王釋寧趕緊想皇上匯報了近日朝政中的要事,皇上邊听邊面帶微笑的點頭,看來對自己這個兒子的能力十分的肯定。正事說完了,王釋寧趁著父親高興,將謝笑嫣和孩子的事原原本本的說了一遍。皇上當然知道謝笑嫣和孩子是無辜的,而且這又是他第一個孫子,他也實在沒想到臨死前居然還能抱上孫兒,高興之下便讓王釋寧盡快將謝笑嫣母子接入宮中調養。
于是,第二天一大早,王釋寧、劉楚喬、劉楚勛、範里奇和若蕾便帶著聖旨來到了謝家,準備接謝笑嫣母子入宮。
剛進謝家的大門,便隱隱听到了嚎啼大哭的聲音,劉楚勛低呼了一聲「嫣兒」,便瘋了似的跑了進去。其余幾人面面相覷,都不敢相信到了這個節骨眼上還能出事,更是又驚又怒,忙也跟了進去。

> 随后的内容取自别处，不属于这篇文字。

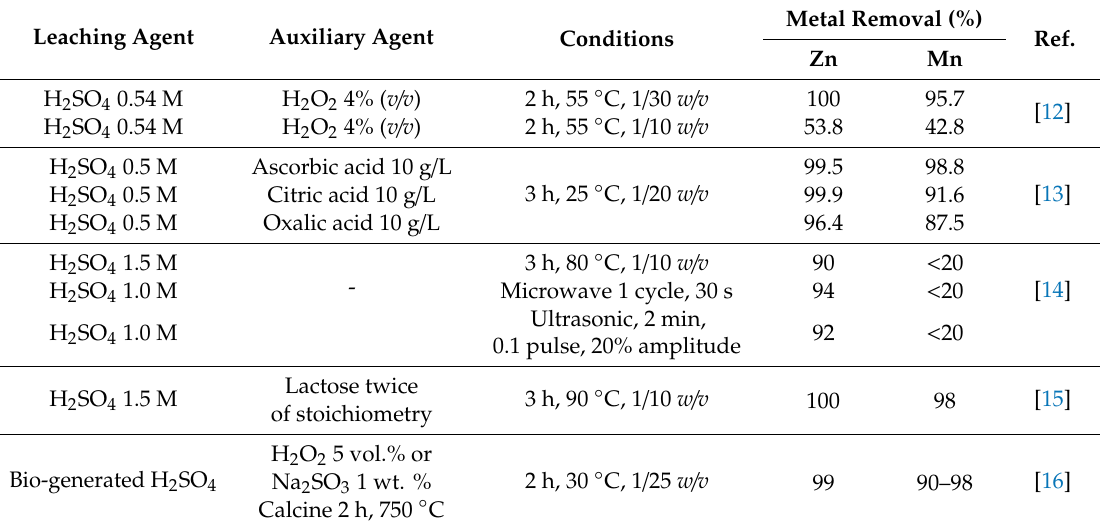
Table 1. Leaching yields of Zn and Mn from alkaline battery by acid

進了謝笑嫣做月子的屋子,只見里面亂成一團,地上散落著被褥衣物,還有一些碗的碎片,散發著濃濃的中藥味。而謝笑嫣就坐在那堆凌亂當中,雙眼無神的盯著地面,時哭時笑,嘴里念念有詞。
謝笑嫣只穿著中衣,衣服上全是湯藥的痕跡,她的臉上滿是淚痕,披頭散發,手被碎片扎破,鮮血直流。
劉楚勛上前抱住受傷的女子,急急問道︰「嫣兒,怎麼了,你怎麼了?」
「畜生,他是畜生,他帶走了我的孩子。」謝笑嫣抬眼看了看劉楚勛,也不知是否有意識,但她的雙眼仿佛失去了焦距般,沒有一絲神采,她雙手死死捉住劉楚勛的衣角,嘴里不斷呢喃重復著那句話。
所有人心中一沉,已然明白發生了何事——孩子被謝城明強行帶走,而謝笑嫣瘋了。